*WHAT IS NEEDED:*
Of the lines in the data below, write out exactly those from the one holding "KSP annotation processor" through the one holding "plugin for AGP8", both included.

-- MATERIAL PROVIDED follows --

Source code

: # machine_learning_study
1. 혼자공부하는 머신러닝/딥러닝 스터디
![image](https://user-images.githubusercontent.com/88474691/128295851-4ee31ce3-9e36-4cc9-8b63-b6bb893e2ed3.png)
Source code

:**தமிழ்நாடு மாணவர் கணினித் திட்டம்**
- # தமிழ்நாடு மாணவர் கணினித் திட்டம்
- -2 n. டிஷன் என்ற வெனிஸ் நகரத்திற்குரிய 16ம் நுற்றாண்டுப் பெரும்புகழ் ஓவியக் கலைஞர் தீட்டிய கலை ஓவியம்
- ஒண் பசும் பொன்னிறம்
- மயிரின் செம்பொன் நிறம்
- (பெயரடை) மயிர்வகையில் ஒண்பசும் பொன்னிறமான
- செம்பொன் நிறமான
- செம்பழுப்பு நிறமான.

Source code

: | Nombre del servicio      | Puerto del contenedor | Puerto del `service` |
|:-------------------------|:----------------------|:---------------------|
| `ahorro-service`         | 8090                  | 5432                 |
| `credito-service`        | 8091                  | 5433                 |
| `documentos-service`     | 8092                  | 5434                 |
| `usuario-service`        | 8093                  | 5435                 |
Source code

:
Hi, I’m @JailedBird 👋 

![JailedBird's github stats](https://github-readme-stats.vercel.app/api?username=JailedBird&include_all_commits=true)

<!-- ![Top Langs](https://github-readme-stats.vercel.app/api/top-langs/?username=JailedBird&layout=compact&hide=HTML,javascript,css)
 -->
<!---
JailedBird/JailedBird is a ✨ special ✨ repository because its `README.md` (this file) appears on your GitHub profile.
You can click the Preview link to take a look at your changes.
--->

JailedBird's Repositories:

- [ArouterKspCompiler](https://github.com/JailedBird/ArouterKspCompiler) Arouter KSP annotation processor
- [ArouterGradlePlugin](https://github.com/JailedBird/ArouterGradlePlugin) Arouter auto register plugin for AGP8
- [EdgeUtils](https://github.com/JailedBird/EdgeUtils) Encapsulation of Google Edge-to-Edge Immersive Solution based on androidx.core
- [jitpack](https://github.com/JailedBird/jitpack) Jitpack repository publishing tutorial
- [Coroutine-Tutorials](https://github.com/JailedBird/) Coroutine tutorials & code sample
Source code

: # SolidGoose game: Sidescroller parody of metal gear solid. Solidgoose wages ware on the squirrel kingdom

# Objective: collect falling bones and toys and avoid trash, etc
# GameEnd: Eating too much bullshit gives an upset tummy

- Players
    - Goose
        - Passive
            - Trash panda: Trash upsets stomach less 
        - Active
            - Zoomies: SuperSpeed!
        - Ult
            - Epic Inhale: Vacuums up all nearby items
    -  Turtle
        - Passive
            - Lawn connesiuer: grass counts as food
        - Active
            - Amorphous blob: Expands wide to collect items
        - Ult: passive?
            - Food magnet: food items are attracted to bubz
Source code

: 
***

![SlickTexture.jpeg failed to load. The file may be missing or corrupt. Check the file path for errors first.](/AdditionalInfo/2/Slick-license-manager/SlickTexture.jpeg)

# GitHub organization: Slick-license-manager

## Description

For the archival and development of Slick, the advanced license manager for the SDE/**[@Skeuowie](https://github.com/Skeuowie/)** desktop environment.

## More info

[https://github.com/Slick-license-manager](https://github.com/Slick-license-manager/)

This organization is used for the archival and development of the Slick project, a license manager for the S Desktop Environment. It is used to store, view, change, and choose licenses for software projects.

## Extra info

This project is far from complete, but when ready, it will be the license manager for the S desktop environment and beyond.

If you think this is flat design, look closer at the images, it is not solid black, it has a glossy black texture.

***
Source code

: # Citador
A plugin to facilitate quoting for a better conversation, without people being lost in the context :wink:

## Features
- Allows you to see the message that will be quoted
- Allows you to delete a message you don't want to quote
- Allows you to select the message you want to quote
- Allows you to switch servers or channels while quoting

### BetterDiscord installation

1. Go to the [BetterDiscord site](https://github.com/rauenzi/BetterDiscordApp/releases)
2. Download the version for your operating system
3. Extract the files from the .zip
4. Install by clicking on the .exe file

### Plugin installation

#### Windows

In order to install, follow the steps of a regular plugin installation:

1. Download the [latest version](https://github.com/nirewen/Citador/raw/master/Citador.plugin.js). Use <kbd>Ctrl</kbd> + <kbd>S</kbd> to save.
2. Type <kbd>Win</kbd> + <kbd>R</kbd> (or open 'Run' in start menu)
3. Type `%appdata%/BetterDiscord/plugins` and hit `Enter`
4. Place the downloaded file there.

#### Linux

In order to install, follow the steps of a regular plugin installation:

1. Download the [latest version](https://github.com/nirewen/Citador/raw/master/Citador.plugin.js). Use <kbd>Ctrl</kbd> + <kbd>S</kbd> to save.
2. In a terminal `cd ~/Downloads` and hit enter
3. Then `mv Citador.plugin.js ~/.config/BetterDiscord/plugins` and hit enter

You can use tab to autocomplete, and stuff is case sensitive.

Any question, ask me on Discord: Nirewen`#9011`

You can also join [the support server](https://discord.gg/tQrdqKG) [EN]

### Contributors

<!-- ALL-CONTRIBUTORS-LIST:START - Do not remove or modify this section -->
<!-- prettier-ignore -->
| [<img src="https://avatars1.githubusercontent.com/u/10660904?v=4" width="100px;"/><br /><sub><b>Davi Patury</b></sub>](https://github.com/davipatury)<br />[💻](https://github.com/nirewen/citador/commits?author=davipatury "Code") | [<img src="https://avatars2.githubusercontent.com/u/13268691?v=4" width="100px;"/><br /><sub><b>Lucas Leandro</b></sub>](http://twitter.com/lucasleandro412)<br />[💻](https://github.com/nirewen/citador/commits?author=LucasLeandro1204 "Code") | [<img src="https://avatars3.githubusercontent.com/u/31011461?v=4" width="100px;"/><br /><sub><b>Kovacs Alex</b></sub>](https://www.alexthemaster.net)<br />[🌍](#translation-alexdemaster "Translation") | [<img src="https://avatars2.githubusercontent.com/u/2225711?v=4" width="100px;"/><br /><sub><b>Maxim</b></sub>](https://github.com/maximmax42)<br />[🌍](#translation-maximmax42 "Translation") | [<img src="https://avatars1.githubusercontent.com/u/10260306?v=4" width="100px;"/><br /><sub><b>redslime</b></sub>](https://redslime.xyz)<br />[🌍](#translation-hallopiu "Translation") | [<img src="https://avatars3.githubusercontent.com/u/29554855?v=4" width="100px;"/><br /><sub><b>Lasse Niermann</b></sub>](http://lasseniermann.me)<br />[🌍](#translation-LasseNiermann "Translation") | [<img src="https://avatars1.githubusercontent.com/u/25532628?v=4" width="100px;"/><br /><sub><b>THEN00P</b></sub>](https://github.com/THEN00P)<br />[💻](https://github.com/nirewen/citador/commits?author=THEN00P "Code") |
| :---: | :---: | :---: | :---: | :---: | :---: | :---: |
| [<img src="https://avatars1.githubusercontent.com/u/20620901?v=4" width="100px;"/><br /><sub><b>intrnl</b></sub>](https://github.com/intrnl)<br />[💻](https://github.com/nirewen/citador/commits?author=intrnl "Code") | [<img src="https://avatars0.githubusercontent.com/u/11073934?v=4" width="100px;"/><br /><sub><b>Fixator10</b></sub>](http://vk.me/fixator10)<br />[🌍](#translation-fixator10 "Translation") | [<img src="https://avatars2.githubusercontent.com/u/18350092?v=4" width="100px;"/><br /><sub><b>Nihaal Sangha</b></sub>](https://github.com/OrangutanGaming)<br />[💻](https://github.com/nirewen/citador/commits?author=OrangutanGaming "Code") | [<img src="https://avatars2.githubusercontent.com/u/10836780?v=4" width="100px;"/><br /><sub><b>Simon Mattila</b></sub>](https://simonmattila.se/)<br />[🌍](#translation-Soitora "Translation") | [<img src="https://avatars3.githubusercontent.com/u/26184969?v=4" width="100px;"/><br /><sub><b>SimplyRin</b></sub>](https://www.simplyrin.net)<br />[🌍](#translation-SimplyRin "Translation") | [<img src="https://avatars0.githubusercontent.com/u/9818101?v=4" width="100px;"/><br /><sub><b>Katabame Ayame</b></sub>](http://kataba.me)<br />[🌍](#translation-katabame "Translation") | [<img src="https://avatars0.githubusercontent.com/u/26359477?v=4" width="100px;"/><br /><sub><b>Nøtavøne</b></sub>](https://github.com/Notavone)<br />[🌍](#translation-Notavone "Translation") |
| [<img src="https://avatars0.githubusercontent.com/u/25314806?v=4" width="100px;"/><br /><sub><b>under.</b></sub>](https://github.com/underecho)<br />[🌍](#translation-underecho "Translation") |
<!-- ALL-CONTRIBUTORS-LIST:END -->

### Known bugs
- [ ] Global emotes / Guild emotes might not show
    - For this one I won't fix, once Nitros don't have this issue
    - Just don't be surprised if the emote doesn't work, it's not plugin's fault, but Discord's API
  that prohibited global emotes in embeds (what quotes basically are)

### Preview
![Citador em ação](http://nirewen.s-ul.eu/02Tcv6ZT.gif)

-- MATERIAL PROVIDED concluded --
-- MATERIAL PROVIDED follows --

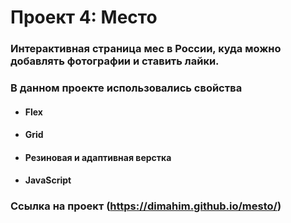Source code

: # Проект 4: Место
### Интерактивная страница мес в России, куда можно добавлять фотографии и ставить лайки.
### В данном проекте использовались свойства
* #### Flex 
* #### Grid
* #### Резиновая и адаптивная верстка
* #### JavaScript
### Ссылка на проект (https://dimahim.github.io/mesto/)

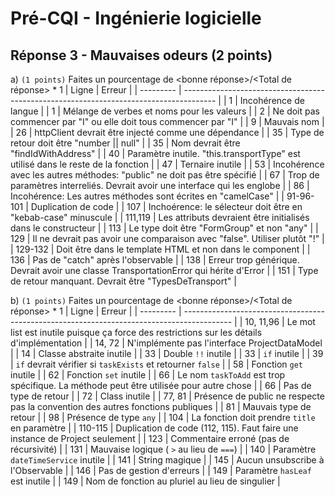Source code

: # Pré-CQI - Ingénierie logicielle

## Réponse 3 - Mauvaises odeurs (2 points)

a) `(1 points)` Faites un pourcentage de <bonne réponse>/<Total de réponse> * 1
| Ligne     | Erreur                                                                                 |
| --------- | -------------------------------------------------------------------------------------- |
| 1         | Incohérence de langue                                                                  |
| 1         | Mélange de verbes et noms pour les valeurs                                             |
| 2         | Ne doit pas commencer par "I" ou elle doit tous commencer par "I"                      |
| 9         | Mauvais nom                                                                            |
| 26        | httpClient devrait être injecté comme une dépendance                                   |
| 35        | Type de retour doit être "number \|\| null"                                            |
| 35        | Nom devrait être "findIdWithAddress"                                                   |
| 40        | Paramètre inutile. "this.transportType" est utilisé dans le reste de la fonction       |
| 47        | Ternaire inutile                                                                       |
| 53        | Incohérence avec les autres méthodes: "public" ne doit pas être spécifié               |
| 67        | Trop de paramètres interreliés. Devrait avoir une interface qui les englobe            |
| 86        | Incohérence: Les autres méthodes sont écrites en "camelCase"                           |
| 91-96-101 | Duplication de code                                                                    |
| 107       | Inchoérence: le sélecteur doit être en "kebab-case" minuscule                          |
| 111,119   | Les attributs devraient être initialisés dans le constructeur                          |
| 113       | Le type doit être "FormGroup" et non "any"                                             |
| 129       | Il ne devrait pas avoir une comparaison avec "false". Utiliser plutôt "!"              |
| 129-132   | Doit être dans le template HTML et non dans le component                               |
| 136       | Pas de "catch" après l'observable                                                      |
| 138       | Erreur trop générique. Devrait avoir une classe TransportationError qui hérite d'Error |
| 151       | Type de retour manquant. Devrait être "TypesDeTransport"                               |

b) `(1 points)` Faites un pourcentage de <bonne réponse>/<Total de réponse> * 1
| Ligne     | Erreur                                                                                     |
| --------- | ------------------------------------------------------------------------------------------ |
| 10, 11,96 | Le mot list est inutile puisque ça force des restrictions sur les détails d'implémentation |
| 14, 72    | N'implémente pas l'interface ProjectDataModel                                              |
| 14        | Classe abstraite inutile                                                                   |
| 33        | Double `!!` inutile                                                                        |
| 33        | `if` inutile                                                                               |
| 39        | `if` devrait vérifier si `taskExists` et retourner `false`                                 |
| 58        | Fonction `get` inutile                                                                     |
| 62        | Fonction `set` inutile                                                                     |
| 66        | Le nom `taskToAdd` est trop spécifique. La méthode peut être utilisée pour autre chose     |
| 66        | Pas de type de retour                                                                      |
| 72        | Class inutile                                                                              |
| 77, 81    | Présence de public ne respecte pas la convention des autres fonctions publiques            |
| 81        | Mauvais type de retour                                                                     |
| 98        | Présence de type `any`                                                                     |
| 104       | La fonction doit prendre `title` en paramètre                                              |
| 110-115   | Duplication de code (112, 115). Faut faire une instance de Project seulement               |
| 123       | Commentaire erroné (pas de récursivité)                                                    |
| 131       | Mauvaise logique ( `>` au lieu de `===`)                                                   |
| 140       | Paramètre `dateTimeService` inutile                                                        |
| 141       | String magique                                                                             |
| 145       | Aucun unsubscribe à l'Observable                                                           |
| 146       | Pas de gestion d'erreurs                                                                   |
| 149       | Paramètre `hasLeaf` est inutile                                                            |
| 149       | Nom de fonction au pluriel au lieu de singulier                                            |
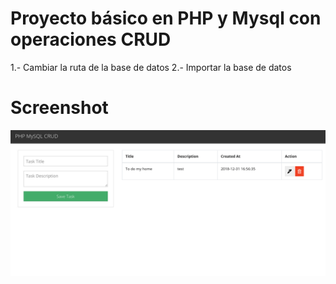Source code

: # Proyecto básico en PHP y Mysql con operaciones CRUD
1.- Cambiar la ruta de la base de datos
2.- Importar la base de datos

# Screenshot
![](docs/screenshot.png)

-- MATERIAL PROVIDED concluded --

*OUTPUT OF THE EXERCISE:*
- [ArouterKspCompiler](https://github.com/JailedBird/ArouterKspCompiler) Arouter KSP annotation processor
- [ArouterGradlePlugin](https://github.com/JailedBird/ArouterGradlePlugin) Arouter auto register plugin for AGP8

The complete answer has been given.